Bien utilizadas, como tantas otras cosas, son instrumentos magníficos, que deben
ponerse al servicio de la comunicación auténtica y de las relaciones humanas
verdaderas, así como atender a
propósitos éticos, útiles y provechosos.
Ahora
sí que creo que se impone impulsar la pedagogía tecnológica. Una pedagogía auténtica
que no solo debe alfabetizar y capacitar a los ciudadanos en el uso de las
nuevas tecnologías para intentar evitar la nueva brecha de la desigualdad
digital, sino que también debe capacitarles para que entiendan y usen racional,
ecológica, saludable y educadamente los nuevos medios, cuyo propósito debe ser contribuir
a hacernos mejores a las personas y más justas a las sociedades, y no otros
como a menudo sucede. Ese es el gran desafío que se nos plantea. Y es un reto
que debemos encarar sin demora para evitar que estos grandes inventos sean
simples herramientas en manos de negociantes, gentes malintencionadas o de
personas insolventes que los utilizan para lo que no debieran.
Las
nuevas tecnologías han impactado especialmente en la juventud proporcionándole
muchos beneficios, pero también trayéndole serios perjuicios.
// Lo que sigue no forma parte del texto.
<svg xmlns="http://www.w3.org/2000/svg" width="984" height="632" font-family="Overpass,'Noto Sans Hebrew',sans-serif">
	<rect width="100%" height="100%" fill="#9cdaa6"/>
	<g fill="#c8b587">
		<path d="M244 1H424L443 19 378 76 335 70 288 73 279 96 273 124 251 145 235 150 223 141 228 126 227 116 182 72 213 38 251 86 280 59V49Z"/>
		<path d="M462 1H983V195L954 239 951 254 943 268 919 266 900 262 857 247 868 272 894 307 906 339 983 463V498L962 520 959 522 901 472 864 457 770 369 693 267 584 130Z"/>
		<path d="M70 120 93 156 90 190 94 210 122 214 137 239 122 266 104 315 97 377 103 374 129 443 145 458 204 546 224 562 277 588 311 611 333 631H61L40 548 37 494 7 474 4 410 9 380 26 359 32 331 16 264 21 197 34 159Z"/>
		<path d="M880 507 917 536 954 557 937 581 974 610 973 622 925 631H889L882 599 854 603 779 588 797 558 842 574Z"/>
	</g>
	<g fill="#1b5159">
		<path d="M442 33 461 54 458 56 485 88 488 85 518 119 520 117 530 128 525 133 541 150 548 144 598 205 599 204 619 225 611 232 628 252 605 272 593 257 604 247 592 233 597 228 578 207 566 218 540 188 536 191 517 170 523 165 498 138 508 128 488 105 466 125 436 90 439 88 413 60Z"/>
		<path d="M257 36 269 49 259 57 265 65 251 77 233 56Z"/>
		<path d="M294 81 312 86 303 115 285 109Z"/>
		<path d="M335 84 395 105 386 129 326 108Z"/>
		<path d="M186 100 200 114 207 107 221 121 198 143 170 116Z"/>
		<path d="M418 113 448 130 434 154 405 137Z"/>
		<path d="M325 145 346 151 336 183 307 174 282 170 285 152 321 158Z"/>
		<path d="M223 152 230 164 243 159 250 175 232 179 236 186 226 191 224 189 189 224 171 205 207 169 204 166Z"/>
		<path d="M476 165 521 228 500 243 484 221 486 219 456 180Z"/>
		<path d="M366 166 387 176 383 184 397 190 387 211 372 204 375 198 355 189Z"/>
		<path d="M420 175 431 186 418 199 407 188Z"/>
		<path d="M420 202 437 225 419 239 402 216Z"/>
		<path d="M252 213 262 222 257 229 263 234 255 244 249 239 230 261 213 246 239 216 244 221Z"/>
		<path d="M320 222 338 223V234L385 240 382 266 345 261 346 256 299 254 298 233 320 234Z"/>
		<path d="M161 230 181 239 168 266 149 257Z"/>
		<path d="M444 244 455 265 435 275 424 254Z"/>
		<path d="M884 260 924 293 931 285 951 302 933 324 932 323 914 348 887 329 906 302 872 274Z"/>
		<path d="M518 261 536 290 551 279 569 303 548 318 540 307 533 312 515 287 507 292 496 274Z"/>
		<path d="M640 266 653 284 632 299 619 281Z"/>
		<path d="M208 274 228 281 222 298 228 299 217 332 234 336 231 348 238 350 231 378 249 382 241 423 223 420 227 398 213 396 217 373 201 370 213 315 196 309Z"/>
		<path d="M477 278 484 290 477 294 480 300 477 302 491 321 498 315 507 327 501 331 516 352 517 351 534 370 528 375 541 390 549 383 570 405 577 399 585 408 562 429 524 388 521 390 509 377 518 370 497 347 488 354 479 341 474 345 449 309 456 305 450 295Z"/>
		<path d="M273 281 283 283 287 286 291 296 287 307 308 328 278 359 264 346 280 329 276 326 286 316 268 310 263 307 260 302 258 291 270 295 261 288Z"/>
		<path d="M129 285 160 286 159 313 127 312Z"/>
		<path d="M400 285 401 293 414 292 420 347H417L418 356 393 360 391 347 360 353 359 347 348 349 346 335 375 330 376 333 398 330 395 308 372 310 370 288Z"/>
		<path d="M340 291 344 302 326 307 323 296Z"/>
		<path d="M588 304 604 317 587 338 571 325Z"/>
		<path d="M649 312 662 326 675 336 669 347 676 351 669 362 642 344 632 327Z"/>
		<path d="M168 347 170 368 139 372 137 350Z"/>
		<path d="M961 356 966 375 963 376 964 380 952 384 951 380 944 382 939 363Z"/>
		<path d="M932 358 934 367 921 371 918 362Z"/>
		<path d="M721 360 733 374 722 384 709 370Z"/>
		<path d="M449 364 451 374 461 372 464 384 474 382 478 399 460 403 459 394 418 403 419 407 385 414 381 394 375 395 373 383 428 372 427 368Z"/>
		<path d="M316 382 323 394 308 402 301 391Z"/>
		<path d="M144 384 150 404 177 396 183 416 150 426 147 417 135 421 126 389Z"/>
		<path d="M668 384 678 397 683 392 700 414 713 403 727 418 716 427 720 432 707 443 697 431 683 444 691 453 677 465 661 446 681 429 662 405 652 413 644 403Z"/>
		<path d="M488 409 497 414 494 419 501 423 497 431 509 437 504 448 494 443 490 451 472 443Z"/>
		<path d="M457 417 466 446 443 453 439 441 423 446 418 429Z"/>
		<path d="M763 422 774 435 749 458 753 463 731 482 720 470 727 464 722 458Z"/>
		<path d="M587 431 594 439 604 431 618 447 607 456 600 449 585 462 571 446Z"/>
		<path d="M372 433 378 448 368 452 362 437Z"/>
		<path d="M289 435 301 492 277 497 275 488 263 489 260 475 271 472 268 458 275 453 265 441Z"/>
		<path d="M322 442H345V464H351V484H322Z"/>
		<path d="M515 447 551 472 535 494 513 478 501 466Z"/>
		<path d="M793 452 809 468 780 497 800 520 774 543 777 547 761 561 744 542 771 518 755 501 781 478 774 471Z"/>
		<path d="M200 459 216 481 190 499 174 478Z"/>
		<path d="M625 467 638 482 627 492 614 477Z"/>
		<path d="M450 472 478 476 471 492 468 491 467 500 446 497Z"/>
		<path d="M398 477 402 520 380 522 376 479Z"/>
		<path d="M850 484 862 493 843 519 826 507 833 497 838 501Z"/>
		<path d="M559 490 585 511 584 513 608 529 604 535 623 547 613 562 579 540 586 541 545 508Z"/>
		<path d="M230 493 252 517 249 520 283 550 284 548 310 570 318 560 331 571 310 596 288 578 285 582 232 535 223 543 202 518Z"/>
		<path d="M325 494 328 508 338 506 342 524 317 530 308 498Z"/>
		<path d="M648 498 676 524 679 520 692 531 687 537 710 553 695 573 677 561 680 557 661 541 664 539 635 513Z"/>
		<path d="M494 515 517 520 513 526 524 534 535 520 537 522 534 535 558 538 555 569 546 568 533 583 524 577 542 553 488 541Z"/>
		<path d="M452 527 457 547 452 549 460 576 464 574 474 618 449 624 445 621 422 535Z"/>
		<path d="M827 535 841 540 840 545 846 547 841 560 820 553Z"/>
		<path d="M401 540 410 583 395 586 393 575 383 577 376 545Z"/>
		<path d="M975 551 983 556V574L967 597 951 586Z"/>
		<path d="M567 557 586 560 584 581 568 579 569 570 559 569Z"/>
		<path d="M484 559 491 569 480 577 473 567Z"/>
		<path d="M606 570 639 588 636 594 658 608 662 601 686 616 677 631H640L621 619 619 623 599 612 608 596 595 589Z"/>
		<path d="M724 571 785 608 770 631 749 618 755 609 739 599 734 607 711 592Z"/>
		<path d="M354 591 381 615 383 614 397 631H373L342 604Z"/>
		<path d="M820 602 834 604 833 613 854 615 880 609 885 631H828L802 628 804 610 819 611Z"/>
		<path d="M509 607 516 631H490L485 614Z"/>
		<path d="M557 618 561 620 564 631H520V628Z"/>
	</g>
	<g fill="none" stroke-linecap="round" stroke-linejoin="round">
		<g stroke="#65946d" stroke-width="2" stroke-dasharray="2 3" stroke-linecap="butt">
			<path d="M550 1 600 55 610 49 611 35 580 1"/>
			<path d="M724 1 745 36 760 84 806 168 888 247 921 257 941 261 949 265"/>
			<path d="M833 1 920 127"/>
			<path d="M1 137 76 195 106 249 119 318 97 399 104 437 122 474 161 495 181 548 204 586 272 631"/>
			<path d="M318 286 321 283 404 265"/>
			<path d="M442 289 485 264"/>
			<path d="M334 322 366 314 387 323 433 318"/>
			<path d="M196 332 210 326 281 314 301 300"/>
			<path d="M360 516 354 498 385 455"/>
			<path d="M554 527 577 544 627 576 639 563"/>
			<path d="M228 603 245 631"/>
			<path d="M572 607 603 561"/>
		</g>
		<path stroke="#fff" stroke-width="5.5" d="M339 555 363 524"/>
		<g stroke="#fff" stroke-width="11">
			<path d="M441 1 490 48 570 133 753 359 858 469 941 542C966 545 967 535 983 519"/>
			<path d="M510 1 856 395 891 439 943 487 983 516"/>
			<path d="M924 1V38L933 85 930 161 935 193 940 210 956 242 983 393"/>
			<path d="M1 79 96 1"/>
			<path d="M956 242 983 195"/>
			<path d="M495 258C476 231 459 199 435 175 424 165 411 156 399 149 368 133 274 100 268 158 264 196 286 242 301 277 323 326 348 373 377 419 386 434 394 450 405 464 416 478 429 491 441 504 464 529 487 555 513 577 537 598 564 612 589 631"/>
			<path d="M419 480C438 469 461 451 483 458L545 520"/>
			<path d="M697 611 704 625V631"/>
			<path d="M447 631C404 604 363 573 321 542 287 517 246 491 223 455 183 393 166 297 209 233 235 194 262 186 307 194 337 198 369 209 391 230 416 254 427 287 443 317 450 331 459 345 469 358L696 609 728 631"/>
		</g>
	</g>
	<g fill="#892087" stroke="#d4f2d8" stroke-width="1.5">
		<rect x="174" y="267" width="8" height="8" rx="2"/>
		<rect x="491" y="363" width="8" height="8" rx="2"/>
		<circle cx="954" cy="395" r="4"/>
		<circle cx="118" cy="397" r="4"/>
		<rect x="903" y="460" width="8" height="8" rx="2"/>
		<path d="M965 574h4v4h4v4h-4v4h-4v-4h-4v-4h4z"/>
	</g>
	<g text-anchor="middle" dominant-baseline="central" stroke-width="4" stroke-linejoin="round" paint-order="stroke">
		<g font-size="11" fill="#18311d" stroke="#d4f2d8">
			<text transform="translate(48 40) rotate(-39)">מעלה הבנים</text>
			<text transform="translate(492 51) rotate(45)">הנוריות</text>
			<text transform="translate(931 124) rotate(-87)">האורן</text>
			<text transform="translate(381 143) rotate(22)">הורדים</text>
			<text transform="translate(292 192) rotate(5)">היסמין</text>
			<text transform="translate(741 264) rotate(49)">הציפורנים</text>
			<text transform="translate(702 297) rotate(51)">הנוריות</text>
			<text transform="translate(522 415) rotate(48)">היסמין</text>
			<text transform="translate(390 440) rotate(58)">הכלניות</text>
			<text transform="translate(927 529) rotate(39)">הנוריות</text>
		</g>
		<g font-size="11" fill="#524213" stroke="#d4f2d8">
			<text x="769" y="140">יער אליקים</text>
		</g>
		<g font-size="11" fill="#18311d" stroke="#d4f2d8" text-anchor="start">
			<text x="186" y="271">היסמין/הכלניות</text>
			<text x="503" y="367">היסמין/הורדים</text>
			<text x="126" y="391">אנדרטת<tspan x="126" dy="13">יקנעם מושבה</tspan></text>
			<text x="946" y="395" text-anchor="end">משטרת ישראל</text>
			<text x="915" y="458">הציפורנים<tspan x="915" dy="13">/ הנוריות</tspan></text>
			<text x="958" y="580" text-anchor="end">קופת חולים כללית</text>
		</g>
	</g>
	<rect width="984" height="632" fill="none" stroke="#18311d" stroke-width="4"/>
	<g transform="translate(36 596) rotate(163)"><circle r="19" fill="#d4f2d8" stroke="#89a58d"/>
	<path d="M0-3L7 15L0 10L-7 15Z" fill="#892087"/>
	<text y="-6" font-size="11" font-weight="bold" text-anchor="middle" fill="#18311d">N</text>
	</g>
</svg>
Me preocupa la
legión de niños y niñas, de muchachas y muchachos –también un buen número de
adultos- que viven aferrados al móvil, obsesionados con Internet. Parecen
incapaces de controlar su uso y hasta llegan a poner en peligro sus estudios y
ocupaciones, sus relaciones sociales e incluso su integridad personal. Por eso,
me parece inaplazable abordar educativamente el problema del uso inadecuado y del
abuso de las nuevas tecnologías, trabajando la prevención y las variables
psicosociales incidentes y asegurando el apoyo familiar y social con que deben
contar las personas para intentar vencer sus dificultades y problemáticas. Los
desafíos que plantean las nuevas formas de comunicación son ilusionantes, pero
no debemos descuidar sus riesgos; todo progreso tiene sus contrapartidas y si
no se atienden y amortiguan pueden llegar a neutralizarlo. Intentemos evitar
que ello suceda. Creo que vale la pena lograrlo.